La douleur et l’impotence fonctionnelle sont les symptômes majeurs de cette pathologie.

La douleur est généralement ressentie au niveau de la tête humérale (moignon de l’épaule). Parfois, elle gagne le thorax et suit le trajet du bras. Elle peut s’accompagner de l’impossibilité de lever volontairement le bras latéralement (impotence).

  • Lorsque la rupture est étendue et complète : la douleur à l’impact est vive et insoutenable. La personne peut difficilement remuer son bras. Tout mouvement de rotation et d’élévation est impossible.
  • Lorsque la rupture est localisée et partielle : la douleur survient plus brutalement en exécutant un mouvement de rotation externe ou en soulevant le bras vers le haut.

Intervention chirurgicale

L’objectif principal de la réparation est de soulager la douleur, améliorer la fonction et retrouver la force.

La rupture de coiffe doit être réparable, sans atrophie significative des corps musculaires, sans arthrose glénohumérale (de l’épaule) et sans capsulite rétractile associée (« épaule gelée »).

La réparation des tendons comporte 2 phases.

La première, chirurgicale, a pour but de remettre le tendon en position correcte sur la tête humérale.
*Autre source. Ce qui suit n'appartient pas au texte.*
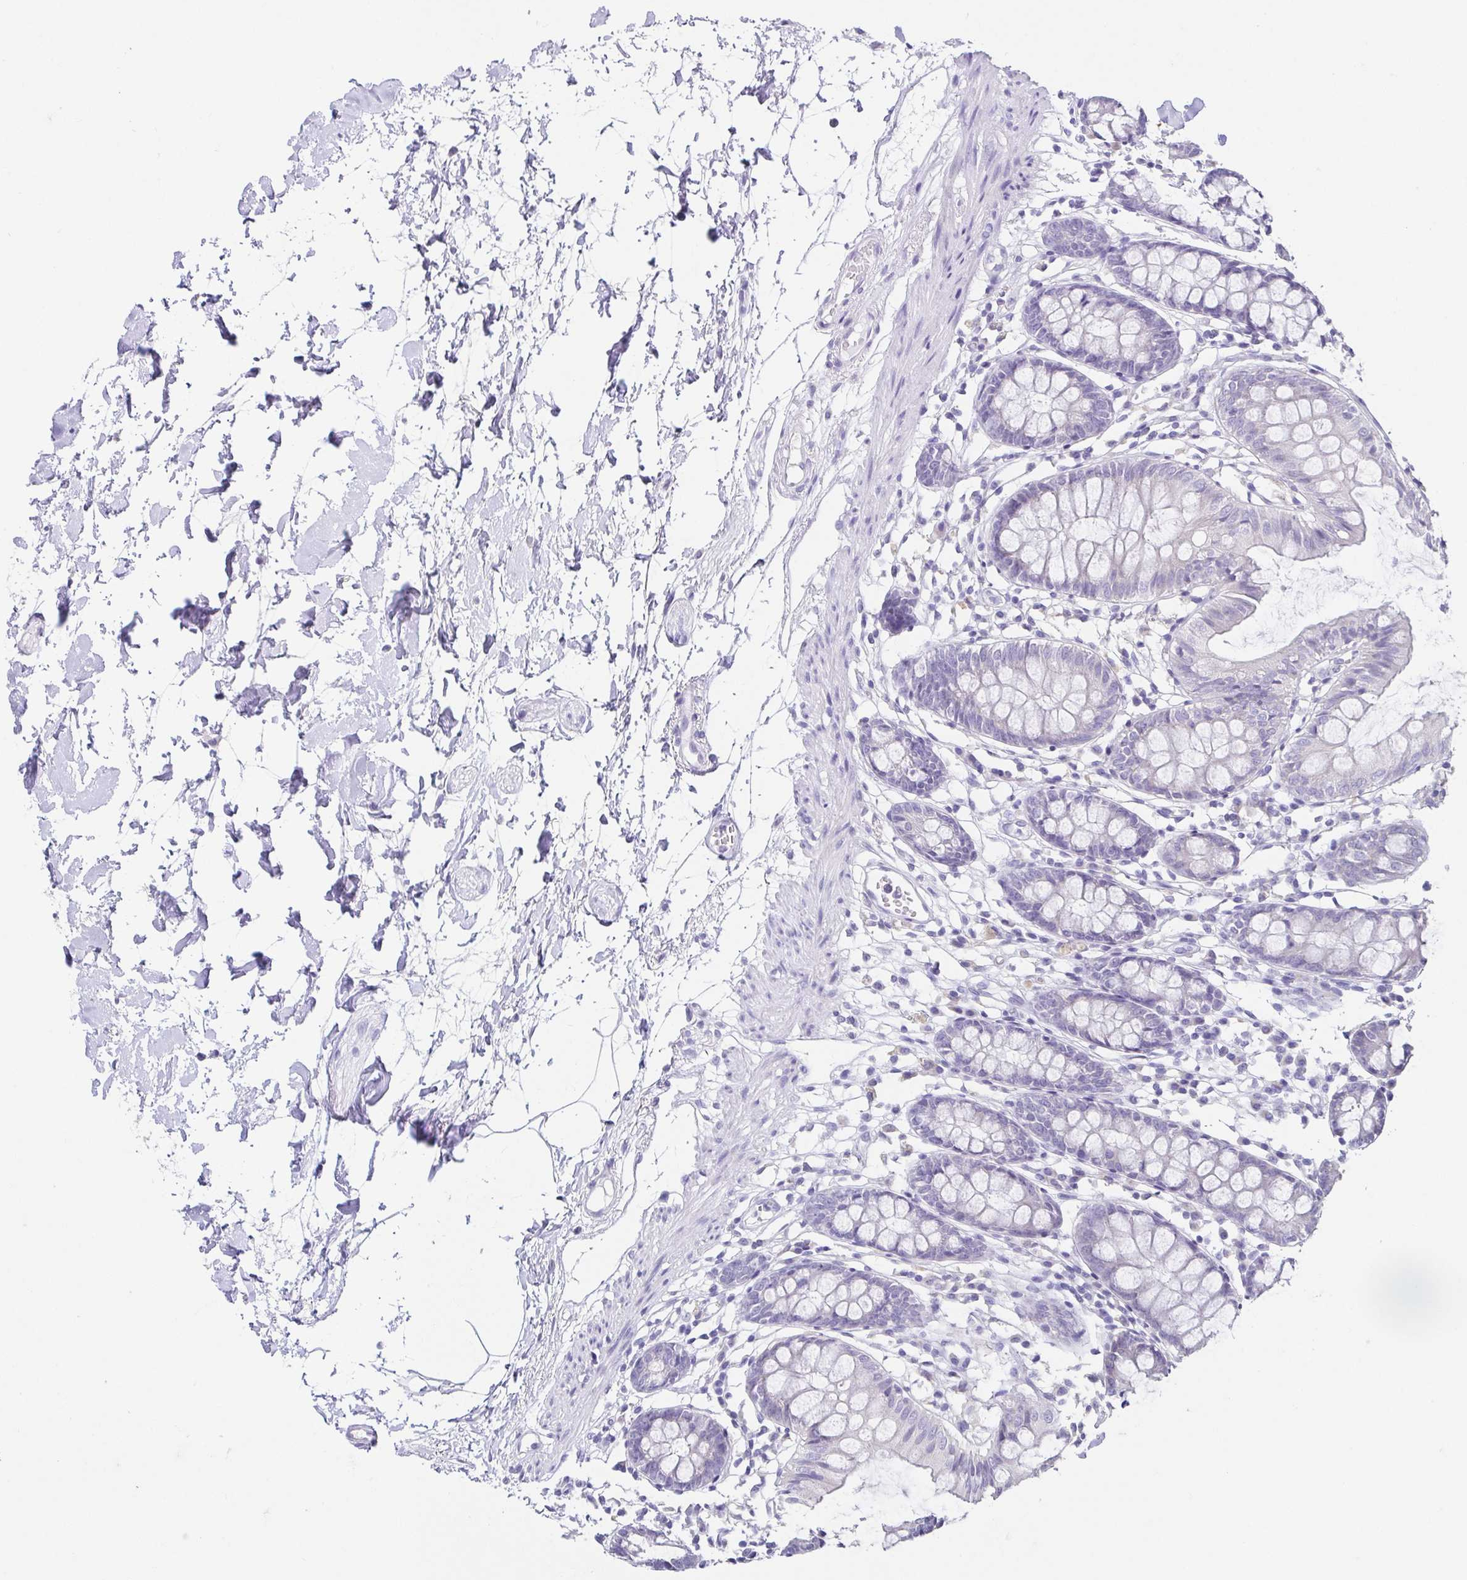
{"staining": {"intensity": "negative", "quantity": "none", "location": "none"}, "tissue": "colon", "cell_type": "Endothelial cells", "image_type": "normal", "snomed": [{"axis": "morphology", "description": "Normal tissue, NOS"}, {"axis": "topography", "description": "Colon"}], "caption": "The immunohistochemistry (IHC) image has no significant staining in endothelial cells of colon.", "gene": "RDH11", "patient": {"sex": "female", "age": 84}}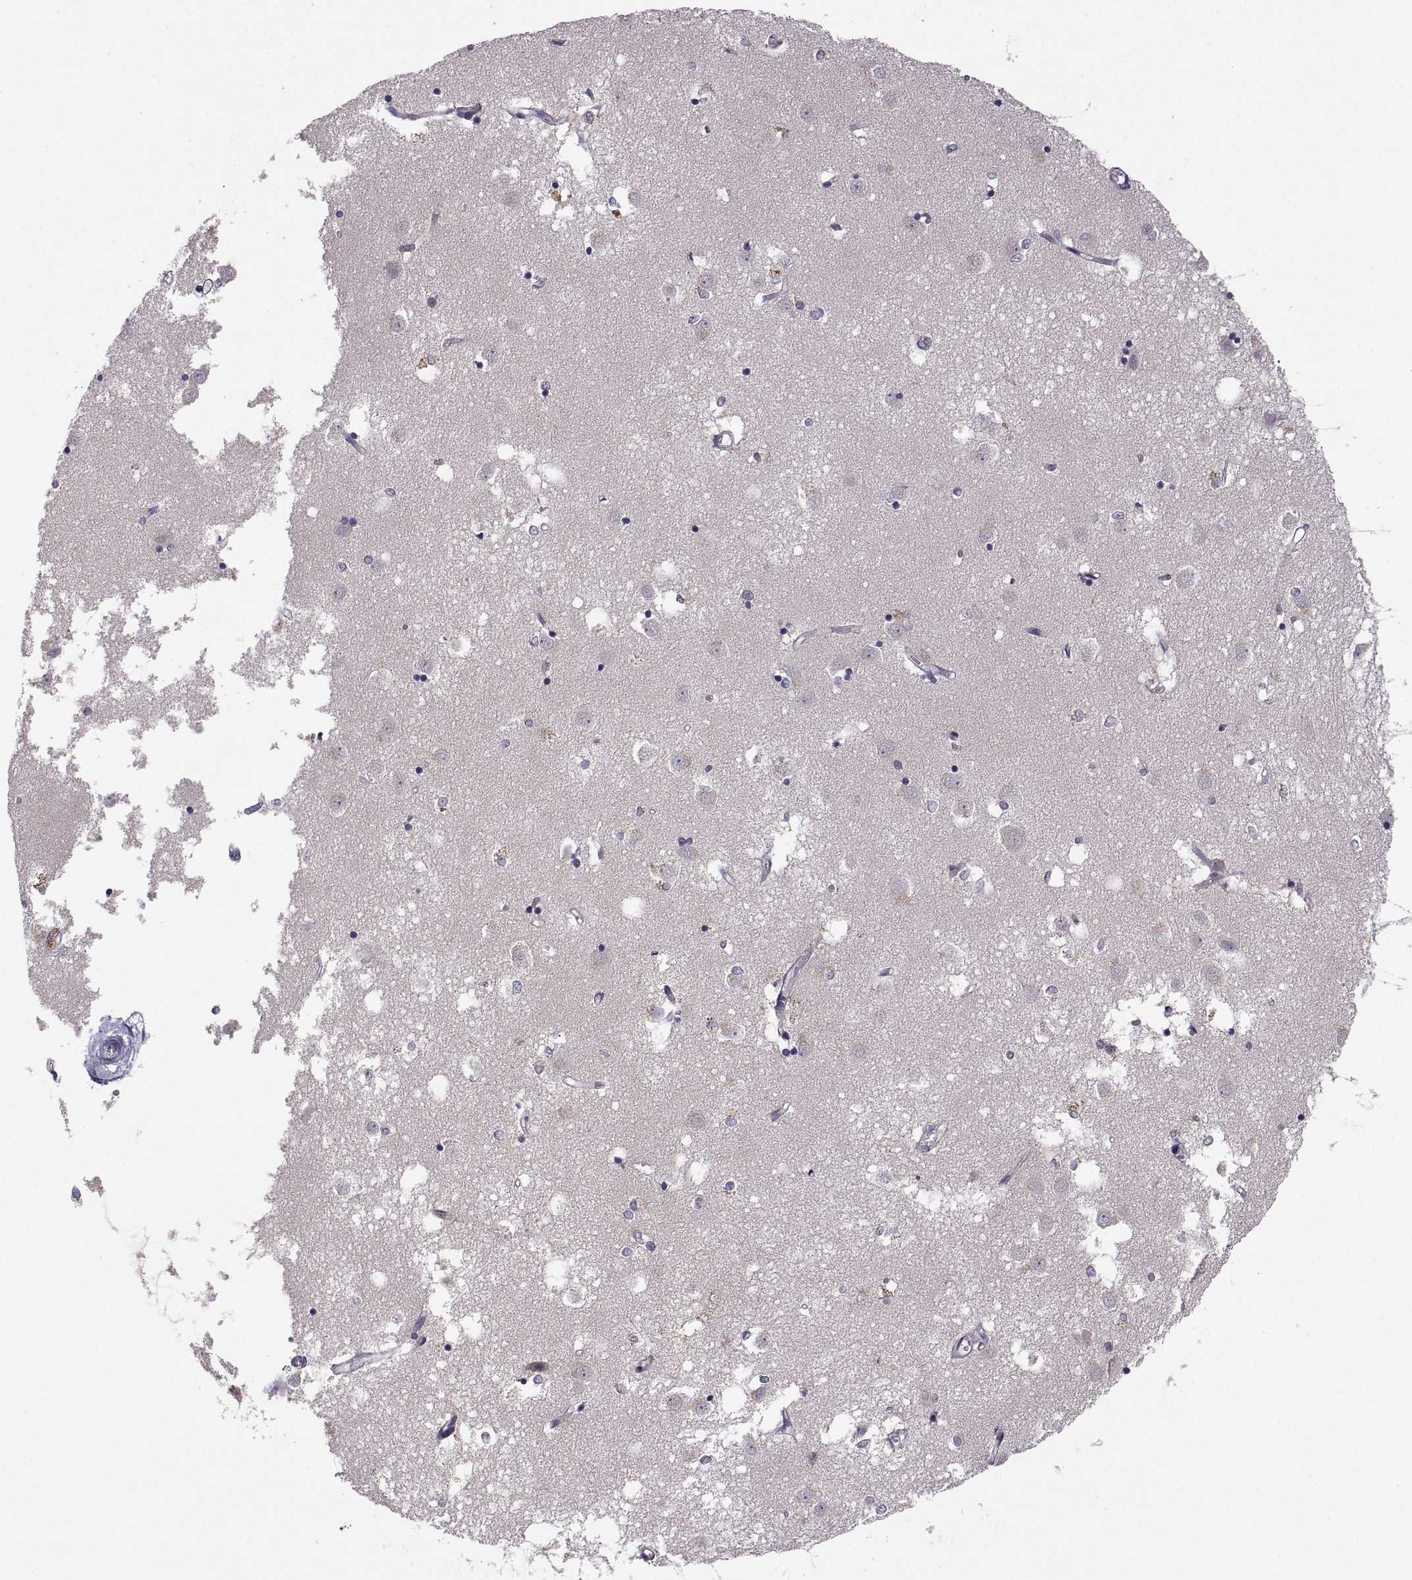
{"staining": {"intensity": "negative", "quantity": "none", "location": "none"}, "tissue": "caudate", "cell_type": "Glial cells", "image_type": "normal", "snomed": [{"axis": "morphology", "description": "Normal tissue, NOS"}, {"axis": "topography", "description": "Lateral ventricle wall"}], "caption": "This is a histopathology image of IHC staining of unremarkable caudate, which shows no expression in glial cells.", "gene": "CHFR", "patient": {"sex": "male", "age": 54}}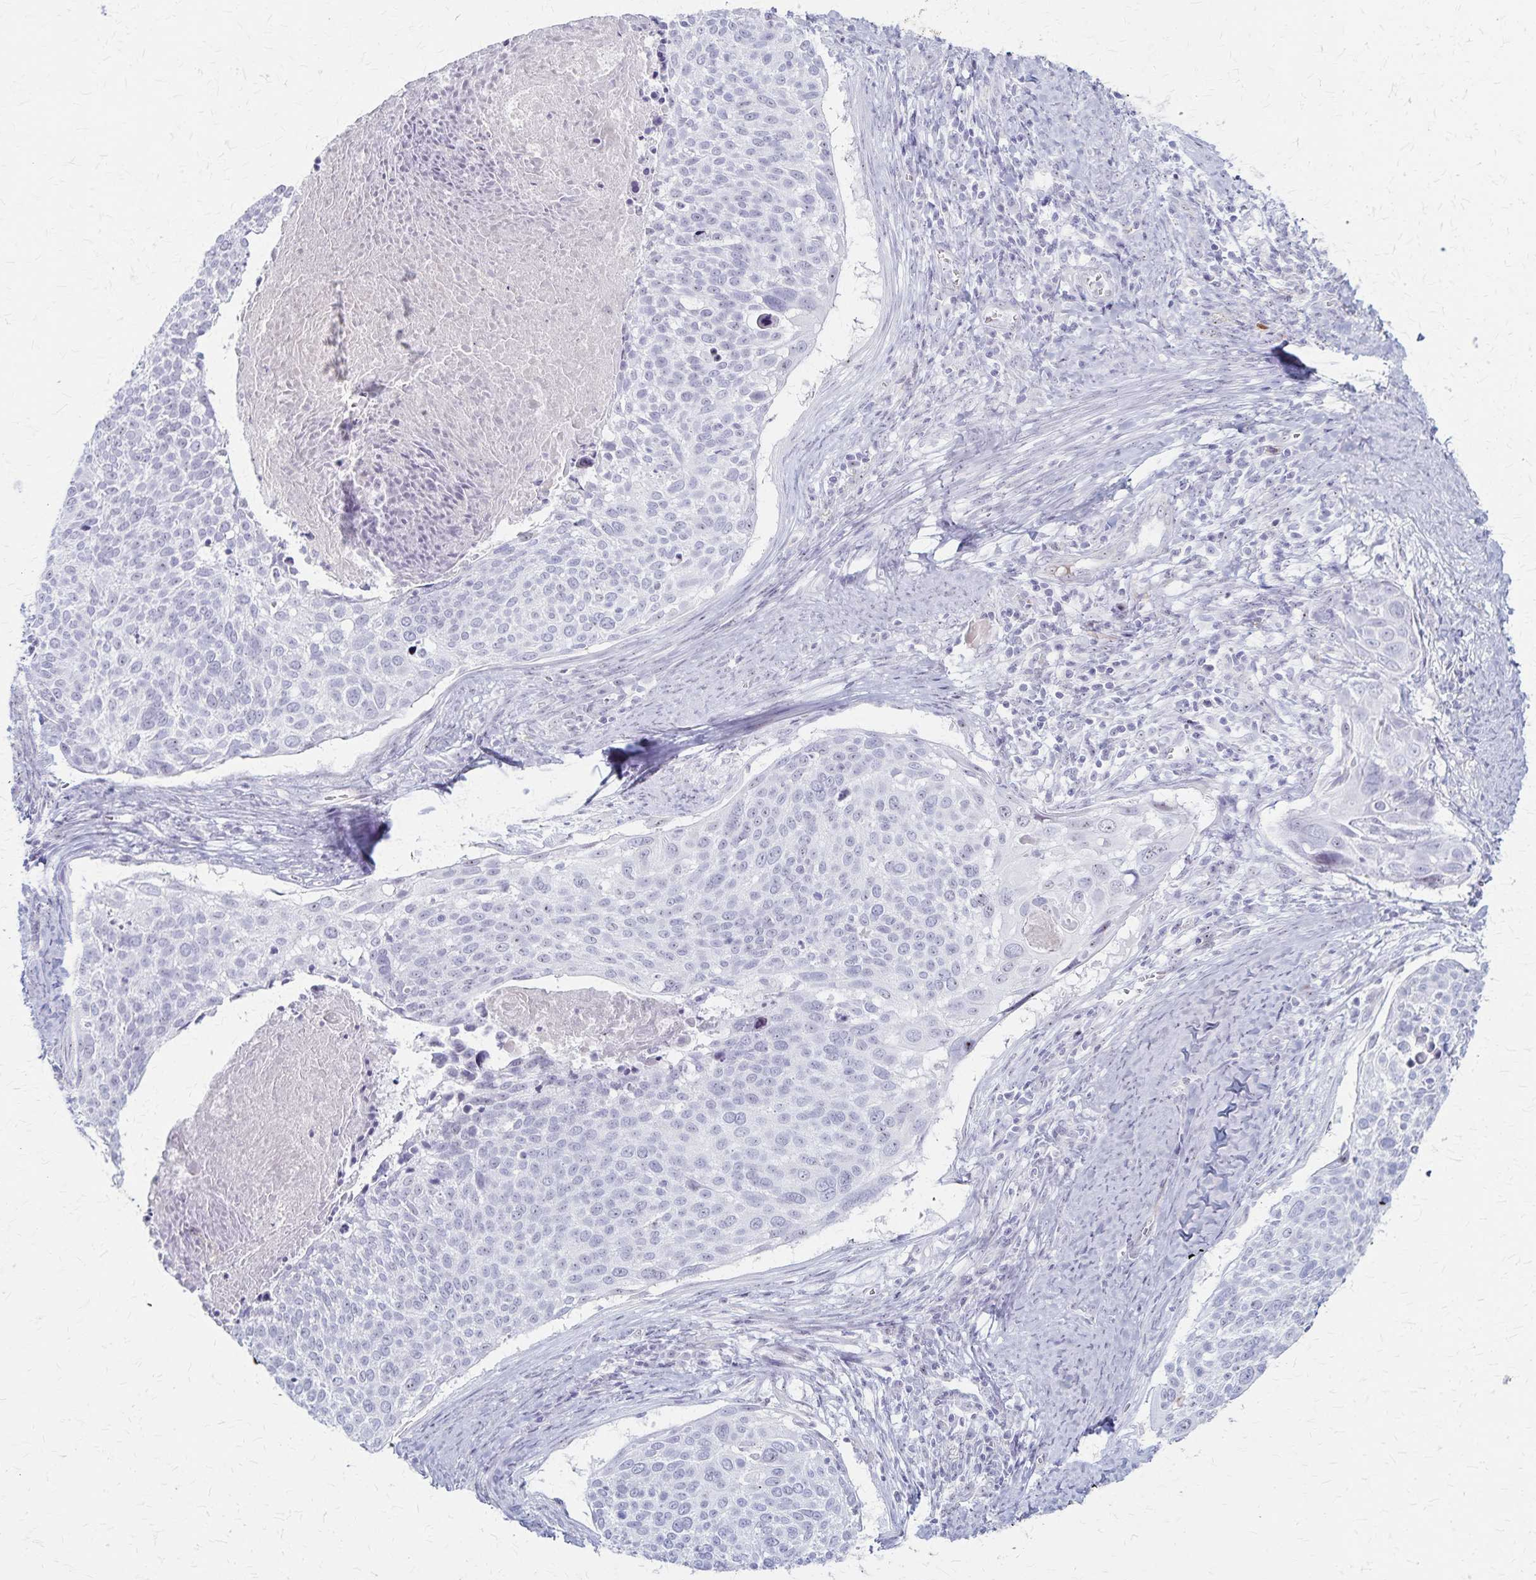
{"staining": {"intensity": "negative", "quantity": "none", "location": "none"}, "tissue": "cervical cancer", "cell_type": "Tumor cells", "image_type": "cancer", "snomed": [{"axis": "morphology", "description": "Squamous cell carcinoma, NOS"}, {"axis": "topography", "description": "Cervix"}], "caption": "The immunohistochemistry histopathology image has no significant expression in tumor cells of cervical squamous cell carcinoma tissue. Brightfield microscopy of immunohistochemistry (IHC) stained with DAB (brown) and hematoxylin (blue), captured at high magnification.", "gene": "DLK2", "patient": {"sex": "female", "age": 39}}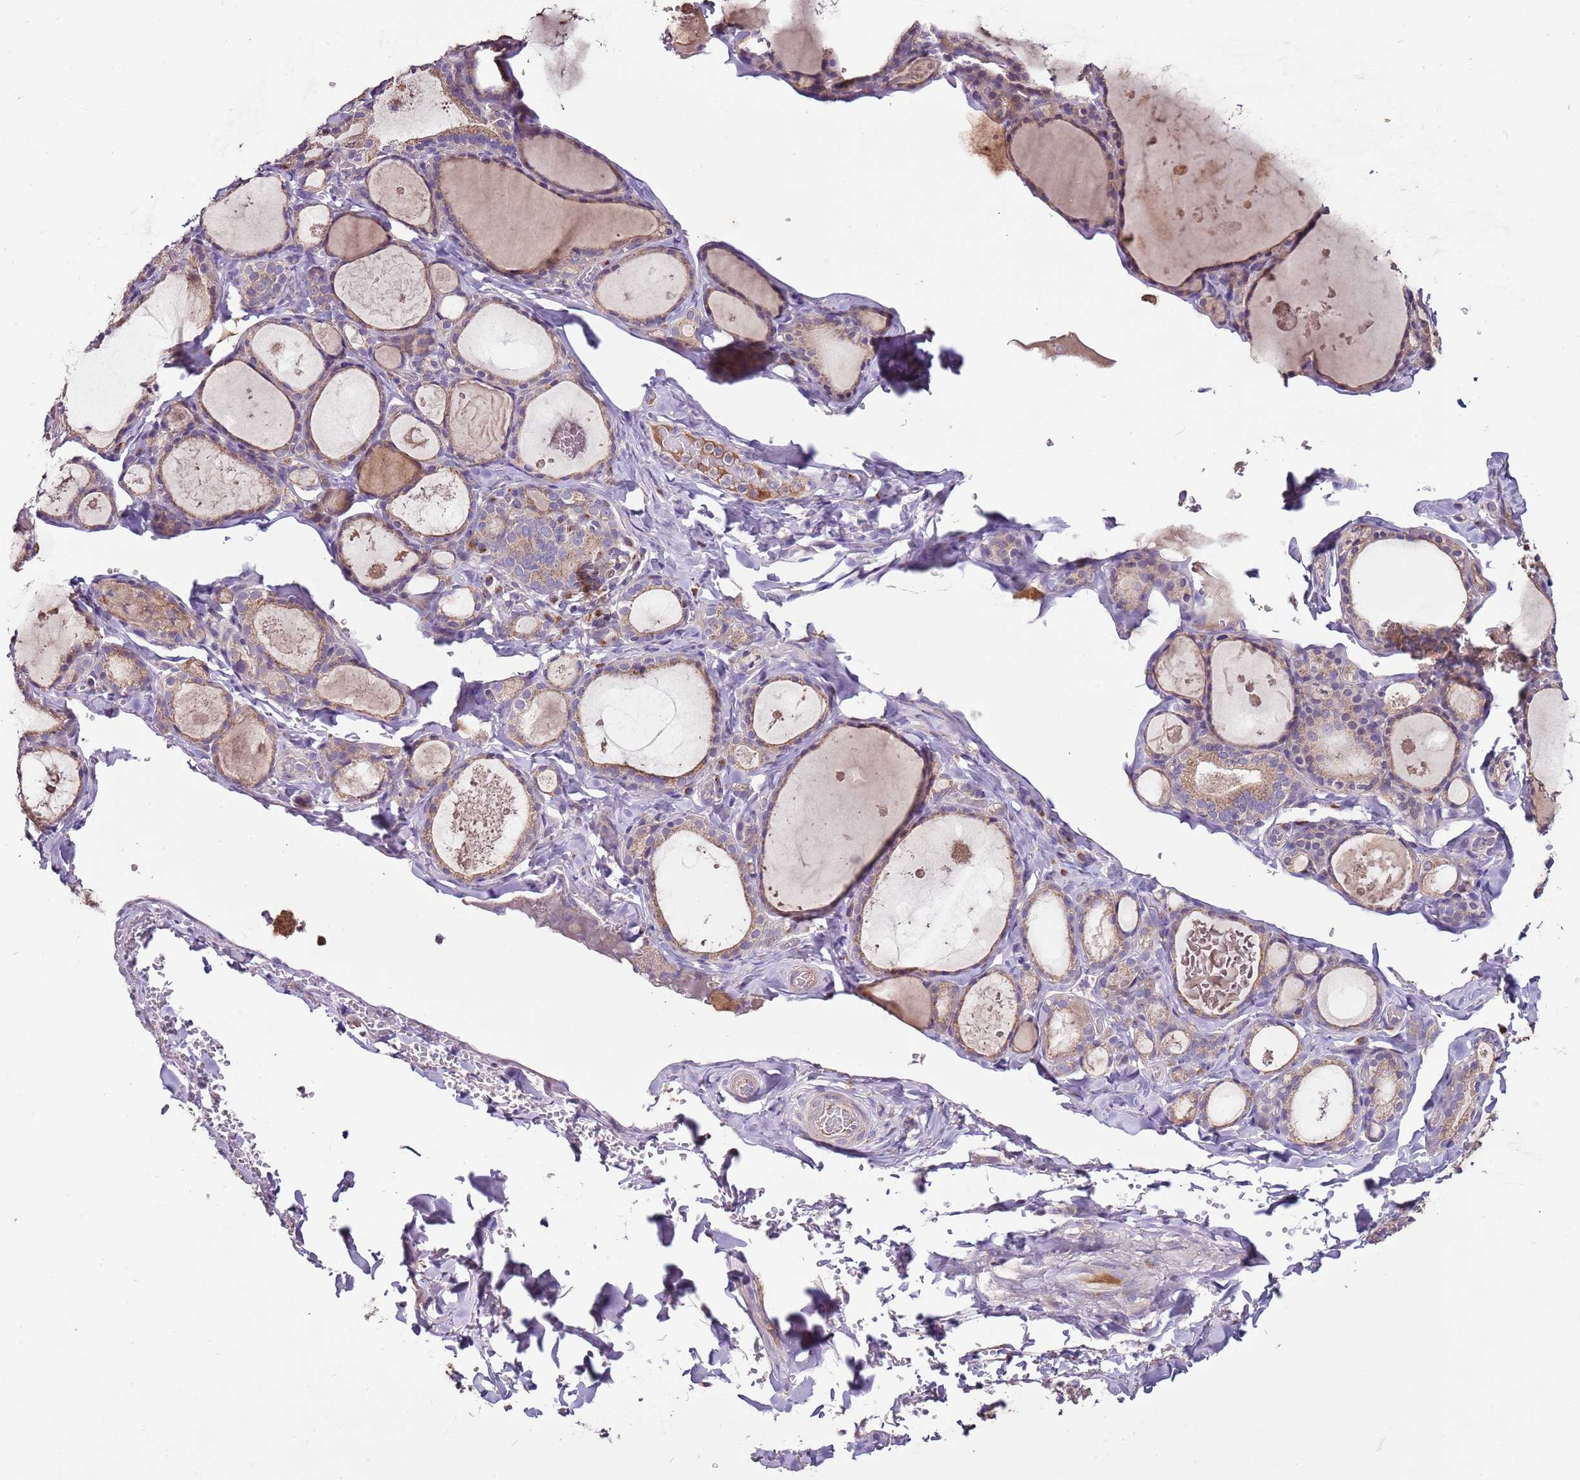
{"staining": {"intensity": "moderate", "quantity": ">75%", "location": "cytoplasmic/membranous"}, "tissue": "thyroid gland", "cell_type": "Glandular cells", "image_type": "normal", "snomed": [{"axis": "morphology", "description": "Normal tissue, NOS"}, {"axis": "topography", "description": "Thyroid gland"}], "caption": "Protein staining displays moderate cytoplasmic/membranous expression in about >75% of glandular cells in normal thyroid gland.", "gene": "FAM20A", "patient": {"sex": "male", "age": 56}}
L’intervention dure environ 2 heures et nécessite 4-6 incisions (technique arthroscopique) ou 1 incision de 5 cm (technique ouverte), sous protection antibiotique. Le bras est ensuite immobilisé dans un gilet orthopédique pendant 6 semaines.

La deuxième est la guérison du tendon à l’os. Ce processus biologique se réalise dans les mois suivant l’intervention. Durant cette phase, l’épaule doit être protégée.
Le taux de guérison d’une réparation de coiffe varie avec l’âge (plus de 90% pour les moins de 55 ans et plus de 70% pour les plus de 65 ans).
Le taux de satisfaction des patients est élevé ; une guérison partielle est souvent suffisante pour améliorer significativement les résultats.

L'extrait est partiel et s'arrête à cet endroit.